问题
I would like to move several one liners into a single script.
For example:
perl -i.bak -pE "s/String_ABC/String_XYZ/g" Cities.Txt
perl -i.bak -pE "s/Manhattan/New_England/g" Cities.Txt
Above works well for me but at the expense of two disk I/O operations.
I would like to move the aforementioned logic into a single script so that all substitutions are effectuated with the file opened and edited only once.
EDIT1: Based on your recommendations, I wrote this snippet in a script which when invoked from a windows batch file simply hangs:
#!/usr/bin/perl -i.bak -p Cities.Txt
use strict;
use warnings;
while( <> ){
s/String_ABC/String_XYZ/g;
s/Manhattan/New_England/g;
print;
}
EDIT2: OK, so here is how I implemented your recommendation. Works like a charm!
Batch file:
perl -i.bal MyScript.pl Cities.Txt
MyScript.pl
#!/usr/bin/perl
use strict;
use warnings;
while( <> ){
s/String_ABC/String_XYZ/g;
s/Manhattan/New_England/g;
print;
}
Thanks a lot to everyone that contributed.
回答1:
The -p
wraps the argument to -E
with:
while( <> ) {
# argument to -E
print;
}
So, take all the arguments to -E
and put them in the while
:
while( <> ) {
s/String_ABC/String_XYZ/g;
s/Manhattan/New_England/g;
print;
}
The -i
sets the $^I
variable, which turns on some special magic handling ARGV
:
$^I = "bak";
The -E
turns on the new features for that versions of Perl. You can do that by just specifying the version:
use v5.10;
However, you don't use anything loaded with that, at least in what you've shown us.

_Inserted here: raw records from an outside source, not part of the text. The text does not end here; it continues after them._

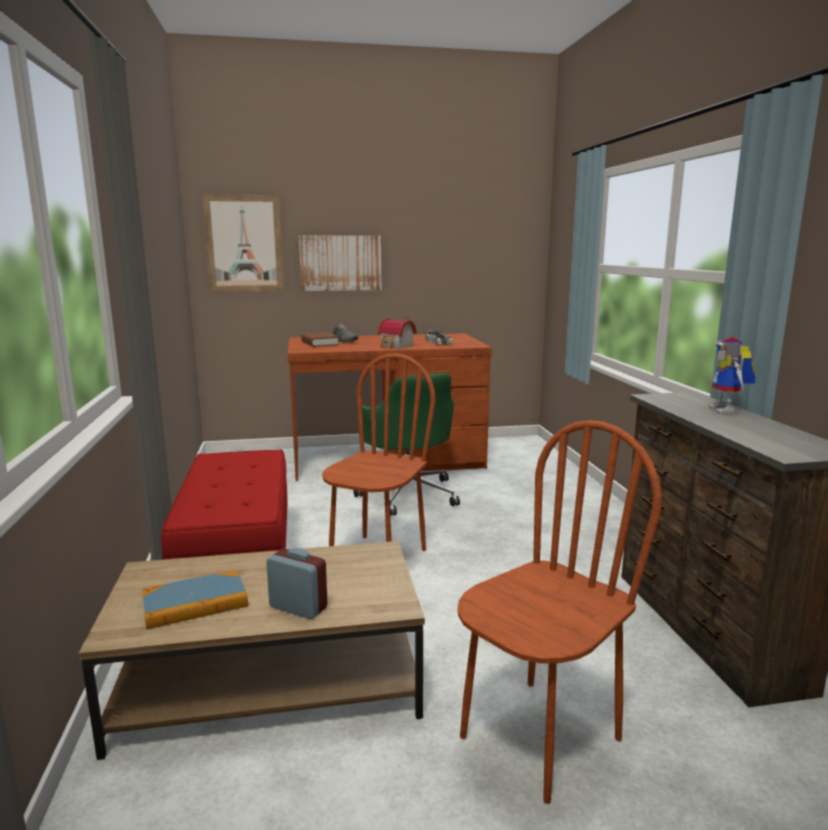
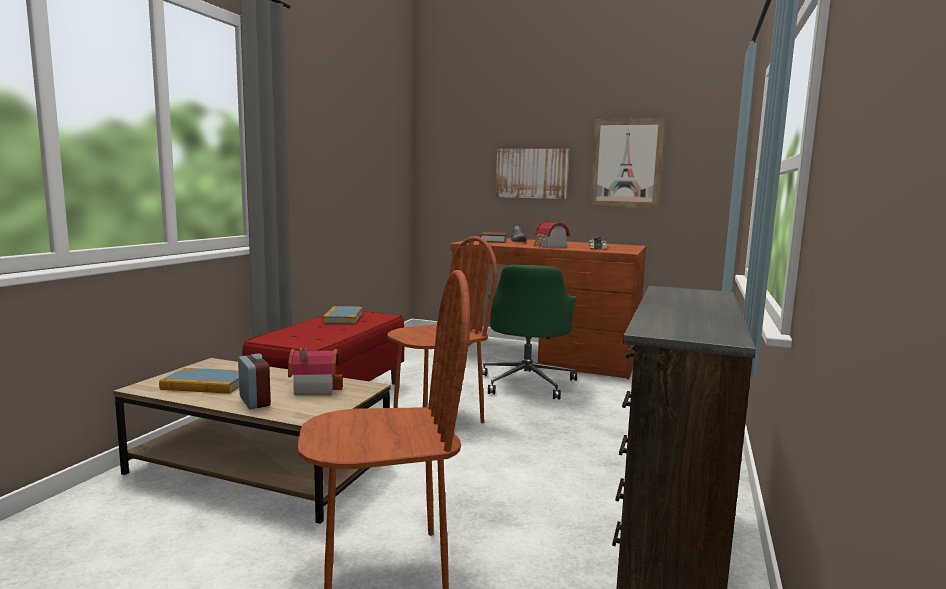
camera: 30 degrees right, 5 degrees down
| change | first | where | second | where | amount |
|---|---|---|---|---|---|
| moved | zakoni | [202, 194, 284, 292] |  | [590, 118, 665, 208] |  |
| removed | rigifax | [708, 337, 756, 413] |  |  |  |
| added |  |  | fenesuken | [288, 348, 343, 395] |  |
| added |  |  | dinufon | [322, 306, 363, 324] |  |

If you want to see everything a one-liner does, put a -MO=Deparse in there:
% perl -MO=Deparse -i.bak -pE "s/Manhattan/New_England/g" Cities.Txt
BEGIN { $^I = ".bak"; }
BEGIN {
$^H{'feature_unicode'} = q(1);
$^H{'feature_say'} = q(1);
$^H{'feature_state'} = q(1);
$^H{'feature_switch'} = q(1);
}
LINE: while (defined($_ = <ARGV>)) {
s/Manhattan/New_England/g;
}
continue {
die "-p destination: $!\n" unless print $_;
}
-e syntax OK
回答2:
You can put arguments on the #! line. Perl will read them, even on Windows.
#!/usr/bin/perl -i.bak -p
s/String_ABC/String_XYZ/g;
s/Manhattan/New_England/g;
or you can keep it a one-liner as @ephemient said in the comments.
perl -i.bak -pE "s/String_ABC/String_XYZ/g; s/Manhattan/New_England/g" Cities.Txt
-i
+ -p
basically puts a while loop around your program. Each line comes in as $_
, your code runs, and $_
is printed out at the end. Repeat. So you can have as many statements as you want.